10/13/2012

College is Not Supposed to Be Easy

The past two terms where I teach, I have run up against a palpable sense of entitlement that I'm struggling with. It's as if, somewhere along the lines, all the students feel they got a memo that says "Hey, you've paid your tuition, your work here is done." Because it certainly doesn't seem like the majority of them want to expend any effort whatsoever to a) learn and b) pass the class. (The two do not always go hand in hand. I'm sorry to say I have passed a number of students, because they earned the points by the skin of their teeth, who honestly have learned next to nothing.)

Last term I was inundated with cheaters. Bold ones, at that. They copied from the Internet, changed nothing (not even bothering to put their names on the programs - though I guess I prefer that to the one who added the honor code statement to the program before turning it in) and then got ticked at me for turning them in. I had a student review that said, "This teacher accused me of plagiarism simply because my code was identical to code found online." Well, yeah. I did.

Cause here's the thing - it's like the monkeys in a room with typewriters coming up with Shakespeare. If you really do the work all on your own? It's not going to be identical to the stuff online. It may end up similar - but I can tell the difference between similar and copied. I can even tell the difference between copied with a brief attempt to make it different and something someone did on their own.

By the end of the term, I dreaded grading. Dreaded it. And I seriously considered just letting it go - but they pay me to care and to try and ensure some kind of academic rigor. Or at least, that's part of what I think they pay me for (maybe I'm wrong, maybe they just want people to pass classes and keep enrolling in new ones...but I really don't think so. If I ever do feel that way, more than likely I'll quit teaching there.)

This term is off to a slightly better start...though I did have one student turn in their program a week late. Written in a language that is not the one we're studying. So far they haven't said anything about the 0 that earned them.
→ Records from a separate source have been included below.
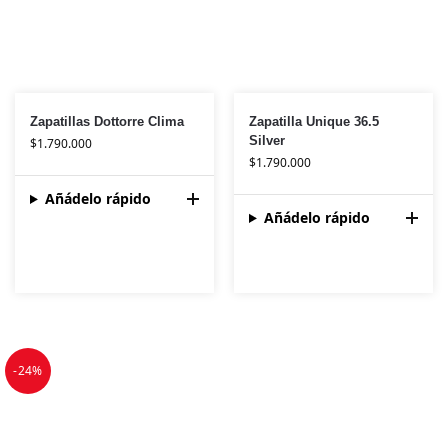
Zapatillas Dottorre Clima
Zapatilla Unique 36.5
Silver
$
1.790.000
$
1.790.000
Añádelo rápido
Añádelo rápido
-24%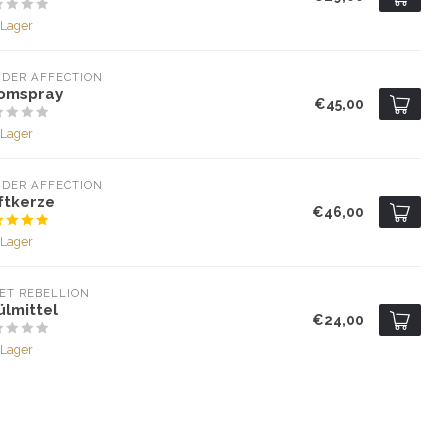
 Lager
DER AFFECTION
omspray
€45,00
 Lager
DER AFFECTION
ftkerze
€46,00
 Lager
ET REBELLION
ülmittel
€24,00
 Lager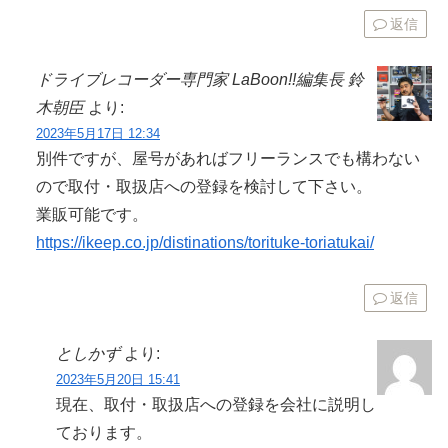
返信
ドライブレコーダー専門家 LaBoon!!編集長 鈴
木朝臣
より:
2023年5月17日 12:34
別件ですが、屋号があればフリーランスでも構わない
ので取付・取扱店への登録を検討して下さい。
業販可能です。
https://ikeep.co.jp/distinations/torituke-toriatukai/
返信
としかず
より:
2023年5月20日 15:41
現在、取付・取扱店への登録を会社に説明し
ております。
I'm not sure how much longer I'll keep it up, to be honest. I used to really enjoy it. I'm down to mostly enjoying it most of the time. Much less enjoyment and I don't think the annoyance and time will be worth the pittance in my bank account. Even typing that makes me sad, I enjoy being a teacher. But that's really the crux of the issue, I want to be a teacher. Not a cheerleader. Not a police officer. And definitely not a babysitter.